We were led around by an affable Hare Krishna named Ray (he told us his spiritual name, but I forget what it was), who wore not saffron robes but plain old Detroit street clothes. He said he’d been HK since 1969, had four children and nine grandchildren. I told him he didn’t look old enough for that, and that vegetarian food must agree with him. He said meat is the source of most human illness, but he was about 1 percent as adamant on the subject as any random vegetarian I know. All in all, he was so friendly and laid-back he was probably the best single advertisement for the group I’ve yet seen. I pointed to a framed poster and asked, “Is that your mantra — Hare Krishna Hare Rama?” He smiled and said, “See? You’re already one of us — you just don’t know it yet.”

I doubt it. I like cheeseburgers too much.

Anyway, I posted a few photos over at Flickr. Don’t miss the wedding couple.

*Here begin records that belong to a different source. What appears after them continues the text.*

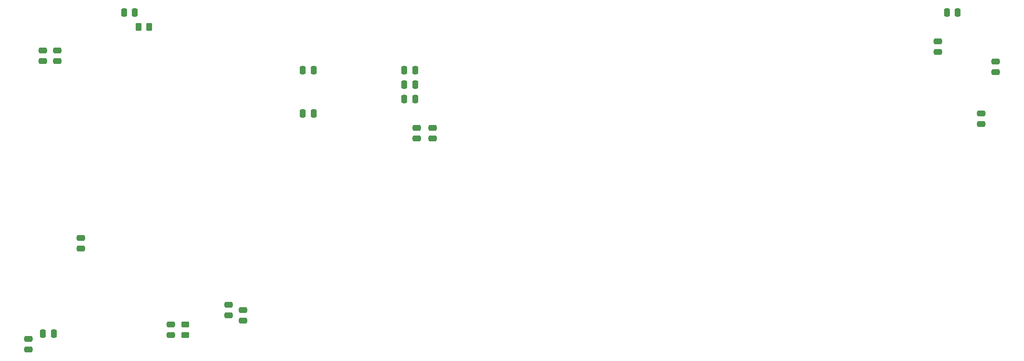
<source format=gbr>
%TF.GenerationSoftware,KiCad,Pcbnew,7.0.10*%
%TF.CreationDate,2024-02-28T12:35:52-05:00*%
%TF.ProjectId,PCB_Main_Sandbox,5043425f-4d61-4696-9e5f-53616e64626f,rev?*%
%TF.SameCoordinates,Original*%
%TF.FileFunction,Paste,Bot*%
%TF.FilePolarity,Positive*%
%FSLAX46Y46*%
G04 Gerber Fmt 4.6, Leading zero omitted, Abs format (unit mm)*
G04 Created by KiCad (PCBNEW 7.0.10) date 2024-02-28 12:35:52*
%MOMM*%
%LPD*%
G01*
G04 APERTURE LIST*
G04 Aperture macros list*
%AMRoundRect*
0 Rectangle with rounded corners*
0 $1 Rounding radius*
0 $2 $3 $4 $5 $6 $7 $8 $9 X,Y pos of 4 corners*
0 Add a 4 corners polygon primitive as box body*
4,1,4,$2,$3,$4,$5,$6,$7,$8,$9,$2,$3,0*
0 Add four circle primitives for the rounded corners*
1,1,$1+$1,$2,$3*
1,1,$1+$1,$4,$5*
1,1,$1+$1,$6,$7*
1,1,$1+$1,$8,$9*
0 Add four rect primitives between the rounded corners*
20,1,$1+$1,$2,$3,$4,$5,0*
20,1,$1+$1,$4,$5,$6,$7,0*
20,1,$1+$1,$6,$7,$8,$9,0*
20,1,$1+$1,$8,$9,$2,$3,0*%
G04 Aperture macros list end*
%ADD10RoundRect,0.250000X0.250000X0.475000X-0.250000X0.475000X-0.250000X-0.475000X0.250000X-0.475000X0*%
%ADD11RoundRect,0.250000X0.475000X-0.250000X0.475000X0.250000X-0.475000X0.250000X-0.475000X-0.250000X0*%
%ADD12RoundRect,0.250000X0.450000X-0.262500X0.450000X0.262500X-0.450000X0.262500X-0.450000X-0.262500X0*%
%ADD13RoundRect,0.250000X-0.475000X0.250000X-0.475000X-0.250000X0.475000X-0.250000X0.475000X0.250000X0*%
%ADD14RoundRect,0.250000X-0.250000X-0.475000X0.250000X-0.475000X0.250000X0.475000X-0.250000X0.475000X0*%
%ADD15RoundRect,0.250000X-0.262500X-0.450000X0.262500X-0.450000X0.262500X0.450000X-0.262500X0.450000X0*%
G04 APERTURE END LIST*
D10*
%TO.C,C5*%
X100010000Y-12700000D03*
X98110000Y-12700000D03*
%TD*%
D11*
%TO.C,C13*%
X86360000Y-21270000D03*
X86360000Y-19370000D03*
%TD*%
%TO.C,C16*%
X119010000Y-66990000D03*
X119010000Y-65090000D03*
%TD*%
D12*
%TO.C,R20*%
X108850000Y-69492500D03*
X108850000Y-67667500D03*
%TD*%
D13*
%TO.C,C14*%
X152400000Y-33020000D03*
X152400000Y-34920000D03*
%TD*%
%TO.C,Ccomp2*%
X251460000Y-21300001D03*
X251460000Y-23200001D03*
%TD*%
%TO.C,Css1*%
X248920000Y-30480000D03*
X248920000Y-32380000D03*
%TD*%
%TO.C,CsnR3*%
X81280000Y-70170000D03*
X81280000Y-72070000D03*
%TD*%
D10*
%TO.C,C1*%
X131440000Y-22860000D03*
X129540000Y-22860000D03*
%TD*%
D13*
%TO.C,C18*%
X116470000Y-64140000D03*
X116470000Y-66040000D03*
%TD*%
%TO.C,C11*%
X83820000Y-19370000D03*
X83820000Y-21270000D03*
%TD*%
D14*
%TO.C,C10*%
X147418964Y-22860000D03*
X149318964Y-22860000D03*
%TD*%
D13*
%TO.C,C19*%
X106310000Y-67630000D03*
X106310000Y-69530000D03*
%TD*%
D10*
%TO.C,C2*%
X131440000Y-30480000D03*
X129540000Y-30480000D03*
%TD*%
D14*
%TO.C,C8*%
X147418964Y-25400000D03*
X149318964Y-25400000D03*
%TD*%
%TO.C,C3*%
X147418964Y-27940000D03*
X149318964Y-27940000D03*
%TD*%
%TO.C,Cvcc1*%
X242890000Y-12700000D03*
X244790000Y-12700000D03*
%TD*%
D13*
%TO.C,C32*%
X90490000Y-52390000D03*
X90490000Y-54290000D03*
%TD*%
%TO.C,C12*%
X149620000Y-33020000D03*
X149620000Y-34920000D03*
%TD*%
%TO.C,Cbst1*%
X241300000Y-17780000D03*
X241300000Y-19680000D03*
%TD*%
D15*
%TO.C,R14*%
X100687500Y-15240000D03*
X102512500Y-15240000D03*
%TD*%
D14*
%TO.C,C33*%
X83820000Y-69239998D03*
X85720000Y-69239998D03*
%TD*%
M02*

</source>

As for the rowing, well, it was a good experience, but I don’t know if I’m cut out for the competition. After weeks of erg torture, it felt great to get out on the water and see what it’s really all about — just you and three other tippy novices in a boat 40 feet long and not much wider than your toilet seat, skimming along the canal. But as with horses, the point of all that work seems to be to compete against other rowers, and I’m just not cut out for that sort of thing. When I was riding, I found a good round of fences that happened during practice as satisfying as the ones that came during shows, and after a while came to resent the enormous expense and hassle of showing. I think rowing would be the same — beautiful cool mornings on the river, watching the foxes and pheasants play at the riverside, etc., punctuated by stressful, hellish regattas. Maybe not.
But I think so.

Anyway, looks like I’m back in the sliding seat for now. Let’s see if I can keep it up.